Brief → Every single entry needs to appear again exactly as given.

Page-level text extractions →
——————————

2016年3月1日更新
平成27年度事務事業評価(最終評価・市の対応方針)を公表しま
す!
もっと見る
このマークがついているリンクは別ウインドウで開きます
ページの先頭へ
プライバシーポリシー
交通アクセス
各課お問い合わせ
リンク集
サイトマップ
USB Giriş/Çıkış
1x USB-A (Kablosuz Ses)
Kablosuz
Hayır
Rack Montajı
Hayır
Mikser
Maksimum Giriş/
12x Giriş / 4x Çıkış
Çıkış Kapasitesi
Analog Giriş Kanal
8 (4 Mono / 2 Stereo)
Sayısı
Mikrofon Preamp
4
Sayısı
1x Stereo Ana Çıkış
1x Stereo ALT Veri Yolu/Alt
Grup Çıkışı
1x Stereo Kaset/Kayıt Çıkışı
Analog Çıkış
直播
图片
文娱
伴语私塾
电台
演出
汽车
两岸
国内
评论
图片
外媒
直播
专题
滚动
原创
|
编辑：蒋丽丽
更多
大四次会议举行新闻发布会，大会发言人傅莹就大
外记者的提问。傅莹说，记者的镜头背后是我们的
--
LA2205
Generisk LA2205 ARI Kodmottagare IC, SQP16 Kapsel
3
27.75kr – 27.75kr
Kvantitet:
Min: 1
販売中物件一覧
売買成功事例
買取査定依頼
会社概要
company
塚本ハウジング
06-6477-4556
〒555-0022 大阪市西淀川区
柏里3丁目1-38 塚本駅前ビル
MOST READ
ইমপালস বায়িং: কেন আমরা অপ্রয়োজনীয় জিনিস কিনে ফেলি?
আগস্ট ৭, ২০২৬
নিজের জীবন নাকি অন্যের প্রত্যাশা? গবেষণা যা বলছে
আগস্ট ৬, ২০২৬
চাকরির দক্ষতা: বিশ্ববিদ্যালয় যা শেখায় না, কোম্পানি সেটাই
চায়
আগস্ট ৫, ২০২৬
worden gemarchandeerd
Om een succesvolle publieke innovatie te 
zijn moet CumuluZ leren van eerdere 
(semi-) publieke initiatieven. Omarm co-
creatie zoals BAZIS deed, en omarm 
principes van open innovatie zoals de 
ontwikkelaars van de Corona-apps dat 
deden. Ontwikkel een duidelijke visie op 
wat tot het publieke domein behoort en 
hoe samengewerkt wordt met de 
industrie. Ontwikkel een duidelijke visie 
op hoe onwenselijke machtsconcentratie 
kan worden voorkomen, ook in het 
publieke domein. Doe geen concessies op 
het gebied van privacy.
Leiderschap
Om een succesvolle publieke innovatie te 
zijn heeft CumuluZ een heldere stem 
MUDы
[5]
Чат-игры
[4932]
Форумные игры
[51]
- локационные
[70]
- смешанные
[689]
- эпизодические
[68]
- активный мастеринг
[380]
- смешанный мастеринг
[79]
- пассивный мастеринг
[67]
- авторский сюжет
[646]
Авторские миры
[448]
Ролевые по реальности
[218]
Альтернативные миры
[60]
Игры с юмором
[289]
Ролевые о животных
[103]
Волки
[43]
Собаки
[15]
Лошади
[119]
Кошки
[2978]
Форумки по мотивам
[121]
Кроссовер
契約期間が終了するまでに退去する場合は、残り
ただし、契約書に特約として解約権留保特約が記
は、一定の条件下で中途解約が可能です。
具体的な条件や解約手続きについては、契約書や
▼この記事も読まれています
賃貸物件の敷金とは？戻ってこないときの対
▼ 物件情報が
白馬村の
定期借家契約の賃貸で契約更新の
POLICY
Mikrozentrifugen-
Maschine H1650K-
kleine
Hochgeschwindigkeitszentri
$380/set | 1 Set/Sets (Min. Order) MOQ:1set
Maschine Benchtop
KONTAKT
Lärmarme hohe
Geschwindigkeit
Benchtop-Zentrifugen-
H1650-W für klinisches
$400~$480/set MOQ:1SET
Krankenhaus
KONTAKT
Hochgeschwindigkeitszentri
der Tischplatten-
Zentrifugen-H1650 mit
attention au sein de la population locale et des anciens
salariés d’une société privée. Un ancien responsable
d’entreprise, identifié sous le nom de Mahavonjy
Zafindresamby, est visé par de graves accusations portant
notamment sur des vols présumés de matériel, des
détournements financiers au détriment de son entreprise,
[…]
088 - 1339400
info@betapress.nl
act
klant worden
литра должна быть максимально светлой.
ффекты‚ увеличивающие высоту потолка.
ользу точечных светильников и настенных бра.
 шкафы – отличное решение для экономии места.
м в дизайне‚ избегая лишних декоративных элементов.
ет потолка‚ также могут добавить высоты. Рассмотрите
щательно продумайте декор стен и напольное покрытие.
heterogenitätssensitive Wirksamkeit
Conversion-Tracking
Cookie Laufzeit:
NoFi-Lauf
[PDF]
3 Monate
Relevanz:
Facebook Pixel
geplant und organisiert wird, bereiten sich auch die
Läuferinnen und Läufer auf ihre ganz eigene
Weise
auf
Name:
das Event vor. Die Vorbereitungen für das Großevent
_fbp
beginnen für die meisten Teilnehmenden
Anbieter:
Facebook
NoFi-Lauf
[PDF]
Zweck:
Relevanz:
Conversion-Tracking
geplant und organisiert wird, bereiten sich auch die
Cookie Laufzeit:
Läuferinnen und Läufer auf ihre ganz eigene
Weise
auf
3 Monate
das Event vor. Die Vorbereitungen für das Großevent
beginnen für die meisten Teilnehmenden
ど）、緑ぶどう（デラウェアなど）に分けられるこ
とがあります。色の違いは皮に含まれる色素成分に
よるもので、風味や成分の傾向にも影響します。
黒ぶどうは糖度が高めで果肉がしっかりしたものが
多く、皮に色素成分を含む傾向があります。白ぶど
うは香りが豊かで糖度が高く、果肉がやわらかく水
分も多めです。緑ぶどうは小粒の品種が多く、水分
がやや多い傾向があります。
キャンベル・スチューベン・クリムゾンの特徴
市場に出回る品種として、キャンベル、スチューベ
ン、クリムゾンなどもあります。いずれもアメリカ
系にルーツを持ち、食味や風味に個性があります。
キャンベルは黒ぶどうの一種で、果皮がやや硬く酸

——————————

Solution to this problem →
2016年3月1日更新
平成27年度事務事業評価(最終評価・市の対応方針)を公表しま
す!
もっと見る
このマークがついているリンクは別ウインドウで開きます
ページの先頭へ
プライバシーポリシー
交通アクセス
各課お問い合わせ
リンク集
サイトマップ
USB Giriş/Çıkış
1x USB-A (Kablosuz Ses)
Kablosuz
Hayır
Rack Montajı
Hayır
Mikser
Maksimum Giriş/
12x Giriş / 4x Çıkış
Çıkış Kapasitesi
Analog Giriş Kanal
8 (4 Mono / 2 Stereo)
Sayısı
Mikrofon Preamp
4
Sayısı
1x Stereo Ana Çıkış
1x Stereo ALT Veri Yolu/Alt
Grup Çıkışı
1x Stereo Kaset/Kayıt Çıkışı
Analog Çıkış
直播
图片
文娱
伴语私塾
电台
演出
汽车
两岸
国内
评论
图片
外媒
直播
专题
滚动
原创
|
编辑：蒋丽丽
更多
大四次会议举行新闻发布会，大会发言人傅莹就大
外记者的提问。傅莹说，记者的镜头背后是我们的
--
LA2205
Generisk LA2205 ARI Kodmottagare IC, SQP16 Kapsel
3
27.75kr – 27.75kr
Kvantitet:
Min: 1
販売中物件一覧
売買成功事例
買取査定依頼
会社概要
company
塚本ハウジング
06-6477-4556
〒555-0022 大阪市西淀川区
柏里3丁目1-38 塚本駅前ビル
MOST READ
ইমপালস বায়িং: কেন আমরা অপ্রয়োজনীয় জিনিস কিনে ফেলি?
আগস্ট ৭, ২০২৬
নিজের জীবন নাকি অন্যের প্রত্যাশা? গবেষণা যা বলছে
আগস্ট ৬, ২০২৬
চাকরির দক্ষতা: বিশ্ববিদ্যালয় যা শেখায় না, কোম্পানি সেটাই
চায়
আগস্ট ৫, ২০২৬
worden gemarchandeerd
Om een succesvolle publieke innovatie te 
zijn moet CumuluZ leren van eerdere 
(semi-) publieke initiatieven. Omarm co-
creatie zoals BAZIS deed, en omarm 
principes van open innovatie zoals de 
ontwikkelaars van de Corona-apps dat 
deden. Ontwikkel een duidelijke visie op 
wat tot het publieke domein behoort en 
hoe samengewerkt wordt met de 
industrie. Ontwikkel een duidelijke visie 
op hoe onwenselijke machtsconcentratie 
kan worden voorkomen, ook in het 
publieke domein. Doe geen concessies op 
het gebied van privacy.
Leiderschap
Om een succesvolle publieke innovatie te 
zijn heeft CumuluZ een heldere stem 
MUDы
[5]
Чат-игры
[4932]
Форумные игры
[51]
- локационные
[70]
- смешанные
[689]
- эпизодические
[68]
- активный мастеринг
[380]
- смешанный мастеринг
[79]
- пассивный мастеринг
[67]
- авторский сюжет
[646]
Авторские миры
[448]
Ролевые по реальности
[218]
Альтернативные миры
[60]
Игры с юмором
[289]
Ролевые о животных
[103]
Волки
[43]
Собаки
[15]
Лошади
[119]
Кошки
[2978]
Форумки по мотивам
[121]
Кроссовер
契約期間が終了するまでに退去する場合は、残り
ただし、契約書に特約として解約権留保特約が記
は、一定の条件下で中途解約が可能です。
具体的な条件や解約手続きについては、契約書や
▼この記事も読まれています
賃貸物件の敷金とは？戻ってこないときの対
▼ 物件情報が
白馬村の
定期借家契約の賃貸で契約更新の
POLICY
Mikrozentrifugen-
Maschine H1650K-
kleine
Hochgeschwindigkeitszentri
$380/set | 1 Set/Sets (Min. Order) MOQ:1set
Maschine Benchtop
KONTAKT
Lärmarme hohe
Geschwindigkeit
Benchtop-Zentrifugen-
H1650-W für klinisches
$400~$480/set MOQ:1SET
Krankenhaus
KONTAKT
Hochgeschwindigkeitszentri
der Tischplatten-
Zentrifugen-H1650 mit
attention au sein de la population locale et des anciens
salariés d’une société privée. Un ancien responsable
d’entreprise, identifié sous le nom de Mahavonjy
Zafindresamby, est visé par de graves accusations portant
notamment sur des vols présumés de matériel, des
détournements financiers au détriment de son entreprise,
[…]
088 - 1339400
info@betapress.nl
act
klant worden
литра должна быть максимально светлой.
ффекты‚ увеличивающие высоту потолка.
ользу точечных светильников и настенных бра.
 шкафы – отличное решение для экономии места.
м в дизайне‚ избегая лишних декоративных элементов.
ет потолка‚ также могут добавить высоты. Рассмотрите
щательно продумайте декор стен и напольное покрытие.
heterogenitätssensitive Wirksamkeit
Conversion-Tracking
Cookie Laufzeit:
NoFi-Lauf
[PDF]
3 Monate
Relevanz:
Facebook Pixel
geplant und organisiert wird, bereiten sich auch die
Läuferinnen und Läufer auf ihre ganz eigene
Weise
auf
Name:
das Event vor. Die Vorbereitungen für das Großevent
_fbp
beginnen für die meisten Teilnehmenden
Anbieter:
Facebook
NoFi-Lauf
[PDF]
Zweck:
Relevanz:
Conversion-Tracking
geplant und organisiert wird, bereiten sich auch die
Cookie Laufzeit:
Läuferinnen und Läufer auf ihre ganz eigene
Weise
auf
3 Monate
das Event vor. Die Vorbereitungen für das Großevent
beginnen für die meisten Teilnehmenden
ど）、緑ぶどう（デラウェアなど）に分けられるこ
とがあります。色の違いは皮に含まれる色素成分に
よるもので、風味や成分の傾向にも影響します。
黒ぶどうは糖度が高めで果肉がしっかりしたものが
多く、皮に色素成分を含む傾向があります。白ぶど
うは香りが豊かで糖度が高く、果肉がやわらかく水
分も多めです。緑ぶどうは小粒の品種が多く、水分
がやや多い傾向があります。
キャンベル・スチューベン・クリムゾンの特徴
市場に出回る品種として、キャンベル、スチューベ
ン、クリムゾンなどもあります。いずれもアメリカ
系にルーツを持ち、食味や風味に個性があります。
キャンベルは黒ぶどうの一種で、果皮がやや硬く酸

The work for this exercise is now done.